== EXERCISE DATA ==

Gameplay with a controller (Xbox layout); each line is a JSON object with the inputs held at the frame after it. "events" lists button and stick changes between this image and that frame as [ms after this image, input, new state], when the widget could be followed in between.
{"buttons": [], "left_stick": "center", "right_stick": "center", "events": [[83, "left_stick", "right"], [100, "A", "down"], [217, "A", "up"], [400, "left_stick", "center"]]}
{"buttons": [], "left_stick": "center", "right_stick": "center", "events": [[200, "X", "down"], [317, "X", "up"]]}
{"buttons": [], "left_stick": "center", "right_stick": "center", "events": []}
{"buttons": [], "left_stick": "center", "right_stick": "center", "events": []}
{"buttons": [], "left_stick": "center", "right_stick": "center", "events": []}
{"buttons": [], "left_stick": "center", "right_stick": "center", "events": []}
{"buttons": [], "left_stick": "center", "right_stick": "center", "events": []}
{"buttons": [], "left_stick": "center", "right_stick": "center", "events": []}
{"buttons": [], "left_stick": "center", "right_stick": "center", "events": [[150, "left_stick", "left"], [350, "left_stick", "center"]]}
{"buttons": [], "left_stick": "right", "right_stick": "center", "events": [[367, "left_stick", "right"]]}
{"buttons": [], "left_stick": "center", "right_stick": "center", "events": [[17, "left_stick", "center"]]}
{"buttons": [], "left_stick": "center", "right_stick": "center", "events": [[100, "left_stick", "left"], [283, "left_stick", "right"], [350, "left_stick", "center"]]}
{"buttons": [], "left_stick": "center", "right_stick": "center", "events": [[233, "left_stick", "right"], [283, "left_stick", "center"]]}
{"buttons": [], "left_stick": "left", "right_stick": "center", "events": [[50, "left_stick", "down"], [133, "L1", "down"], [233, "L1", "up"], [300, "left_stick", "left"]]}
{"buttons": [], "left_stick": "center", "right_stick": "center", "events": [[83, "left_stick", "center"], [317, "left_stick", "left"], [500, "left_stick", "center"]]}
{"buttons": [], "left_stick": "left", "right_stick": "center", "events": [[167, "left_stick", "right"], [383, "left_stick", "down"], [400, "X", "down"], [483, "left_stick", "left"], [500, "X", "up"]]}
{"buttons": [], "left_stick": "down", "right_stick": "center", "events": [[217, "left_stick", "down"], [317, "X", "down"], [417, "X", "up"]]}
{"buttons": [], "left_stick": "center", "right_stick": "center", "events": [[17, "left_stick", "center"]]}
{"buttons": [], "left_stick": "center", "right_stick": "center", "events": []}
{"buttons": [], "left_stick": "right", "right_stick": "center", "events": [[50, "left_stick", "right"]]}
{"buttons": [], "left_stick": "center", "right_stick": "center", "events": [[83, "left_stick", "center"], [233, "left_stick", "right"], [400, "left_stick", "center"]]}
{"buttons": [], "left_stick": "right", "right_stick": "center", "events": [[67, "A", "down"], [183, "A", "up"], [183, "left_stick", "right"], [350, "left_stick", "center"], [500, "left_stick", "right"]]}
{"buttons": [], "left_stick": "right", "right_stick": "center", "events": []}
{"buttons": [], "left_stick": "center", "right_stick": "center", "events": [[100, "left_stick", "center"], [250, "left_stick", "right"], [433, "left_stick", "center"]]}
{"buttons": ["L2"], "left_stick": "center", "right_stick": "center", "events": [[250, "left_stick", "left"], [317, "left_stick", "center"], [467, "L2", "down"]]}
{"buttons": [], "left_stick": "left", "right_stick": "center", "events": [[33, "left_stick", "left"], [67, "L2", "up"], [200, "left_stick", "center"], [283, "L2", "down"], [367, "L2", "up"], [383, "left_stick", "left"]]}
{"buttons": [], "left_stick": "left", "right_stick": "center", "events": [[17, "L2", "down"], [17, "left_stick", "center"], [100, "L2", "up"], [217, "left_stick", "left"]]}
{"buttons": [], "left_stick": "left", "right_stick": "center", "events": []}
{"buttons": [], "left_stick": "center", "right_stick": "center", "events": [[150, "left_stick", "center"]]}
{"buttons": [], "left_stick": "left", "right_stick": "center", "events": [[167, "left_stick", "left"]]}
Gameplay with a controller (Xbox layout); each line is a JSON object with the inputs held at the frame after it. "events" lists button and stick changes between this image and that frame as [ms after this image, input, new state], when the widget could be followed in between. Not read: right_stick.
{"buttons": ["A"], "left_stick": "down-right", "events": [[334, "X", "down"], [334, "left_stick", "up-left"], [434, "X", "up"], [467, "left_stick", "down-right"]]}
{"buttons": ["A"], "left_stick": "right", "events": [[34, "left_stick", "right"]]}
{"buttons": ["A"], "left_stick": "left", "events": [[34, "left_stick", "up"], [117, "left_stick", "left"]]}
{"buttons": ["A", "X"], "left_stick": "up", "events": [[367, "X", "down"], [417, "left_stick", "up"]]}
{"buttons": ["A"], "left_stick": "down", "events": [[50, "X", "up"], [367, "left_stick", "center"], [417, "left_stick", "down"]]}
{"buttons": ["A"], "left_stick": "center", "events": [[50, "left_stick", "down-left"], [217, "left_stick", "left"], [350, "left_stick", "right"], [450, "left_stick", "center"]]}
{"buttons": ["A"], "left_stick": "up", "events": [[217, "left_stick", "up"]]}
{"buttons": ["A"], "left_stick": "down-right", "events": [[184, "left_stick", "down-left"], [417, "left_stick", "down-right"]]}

===

_REQUIRED WORK_. Repeat each line above exactly as it stands.

_YOUR RESPONSE_.
Gameplay with a controller (Xbox layout); each line is a JSON object with the inputs held at the frame after it. "events" lists button and stick changes between this image and that frame as [ms after this image, input, new state], when the widget could be followed in between.
{"buttons": [], "left_stick": "center", "right_stick": "center", "events": [[83, "left_stick", "right"], [100, "A", "down"], [217, "A", "up"], [400, "left_stick", "center"]]}
{"buttons": [], "left_stick": "center", "right_stick": "center", "events": [[200, "X", "down"], [317, "X", "up"]]}
{"buttons": [], "left_stick": "center", "right_stick": "center", "events": []}
{"buttons": [], "left_stick": "center", "right_stick": "center", "events": []}
{"buttons": [], "left_stick": "center", "right_stick": "center", "events": []}
{"buttons": [], "left_stick": "center", "right_stick": "center", "events": []}
{"buttons": [], "left_stick": "center", "right_stick": "center", "events": []}
{"buttons": [], "left_stick": "center", "right_stick": "center", "events": []}
{"buttons": [], "left_stick": "center", "right_stick": "center", "events": [[150, "left_stick", "left"], [350, "left_stick", "center"]]}
{"buttons": [], "left_stick": "right", "right_stick": "center", "events": [[367, "left_stick", "right"]]}
{"buttons": [], "left_stick": "center", "right_stick": "center", "events": [[17, "left_stick", "center"]]}
{"buttons": [], "left_stick": "center", "right_stick": "center", "events": [[100, "left_stick", "left"], [283, "left_stick", "right"], [350, "left_stick", "center"]]}
{"buttons": [], "left_stick": "center", "right_stick": "center", "events": [[233, "left_stick", "right"], [283, "left_stick", "center"]]}
{"buttons": [], "left_stick": "left", "right_stick": "center", "events": [[50, "left_stick", "down"], [133, "L1", "down"], [233, "L1", "up"], [300, "left_stick", "left"]]}
{"buttons": [], "left_stick": "center", "right_stick": "center", "events": [[83, "left_stick", "center"], [317, "left_stick", "left"], [500, "left_stick", "center"]]}
{"buttons": [], "left_stick": "left", "right_stick": "center", "events": [[167, "left_stick", "right"], [383, "left_stick", "down"], [400, "X", "down"], [483, "left_stick", "left"], [500, "X", "up"]]}
{"buttons": [], "left_stick": "down", "right_stick": "center", "events": [[217, "left_stick", "down"], [317, "X", "down"], [417, "X", "up"]]}
{"buttons": [], "left_stick": "center", "right_stick": "center", "events": [[17, "left_stick", "center"]]}
{"buttons": [], "left_stick": "center", "right_stick": "center", "events": []}
{"buttons": [], "left_stick": "right", "right_stick": "center", "events": [[50, "left_stick", "right"]]}
{"buttons": [], "left_stick": "center", "right_stick": "center", "events": [[83, "left_stick", "center"], [233, "left_stick", "right"], [400, "left_stick", "center"]]}
{"buttons": [], "left_stick": "right", "right_stick": "center", "events": [[67, "A", "down"], [183, "A", "up"], [183, "left_stick", "right"], [350, "left_stick", "center"], [500, "left_stick", "right"]]}
{"buttons": [], "left_stick": "right", "right_stick": "center", "events": []}
{"buttons": [], "left_stick": "center", "right_stick": "center", "events": [[100, "left_stick", "center"], [250, "left_stick", "right"], [433, "left_stick", "center"]]}
{"buttons": ["L2"], "left_stick": "center", "right_stick": "center", "events": [[250, "left_stick", "left"], [317, "left_stick", "center"], [467, "L2", "down"]]}
{"buttons": [], "left_stick": "left", "right_stick": "center", "events": [[33, "left_stick", "left"], [67, "L2", "up"], [200, "left_stick", "center"], [283, "L2", "down"], [367, "L2", "up"], [383, "left_stick", "left"]]}
{"buttons": [], "left_stick": "left", "right_stick": "center", "events": [[17, "L2", "down"], [17, "left_stick", "center"], [100, "L2", "up"], [217, "left_stick", "left"]]}
{"buttons": [], "left_stick": "left", "right_stick": "center", "events": []}
{"buttons": [], "left_stick": "center", "right_stick": "center", "events": [[150, "left_stick", "center"]]}
{"buttons": [], "left_stick": "left", "right_stick": "center", "events": [[167, "left_stick", "left"]]}
Gameplay with a controller (Xbox layout); each line is a JSON object with the inputs held at the frame after it. "events" lists button and stick changes between this image and that frame as [ms after this image, input, new state], when the widget could be followed in between. Not read: right_stick.
{"buttons": ["A"], "left_stick": "down-right", "events": [[334, "X", "down"], [334, "left_stick", "up-left"], [434, "X", "up"], [467, "left_stick", "down-right"]]}
{"buttons": ["A"], "left_stick": "right", "events": [[34, "left_stick", "right"]]}
{"buttons": ["A"], "left_stick": "left", "events": [[34, "left_stick", "up"], [117, "left_stick", "left"]]}
{"buttons": ["A", "X"], "left_stick": "up", "events": [[367, "X", "down"], [417, "left_stick", "up"]]}
{"buttons": ["A"], "left_stick": "down", "events": [[50, "X", "up"], [367, "left_stick", "center"], [417, "left_stick", "down"]]}
{"buttons": ["A"], "left_stick": "center", "events": [[50, "left_stick", "down-left"], [217, "left_stick", "left"], [350, "left_stick", "right"], [450, "left_stick", "center"]]}
{"buttons": ["A"], "left_stick": "up", "events": [[217, "left_stick", "up"]]}
{"buttons": ["A"], "left_stick": "down-right", "events": [[184, "left_stick", "down-left"], [417, "left_stick", "down-right"]]}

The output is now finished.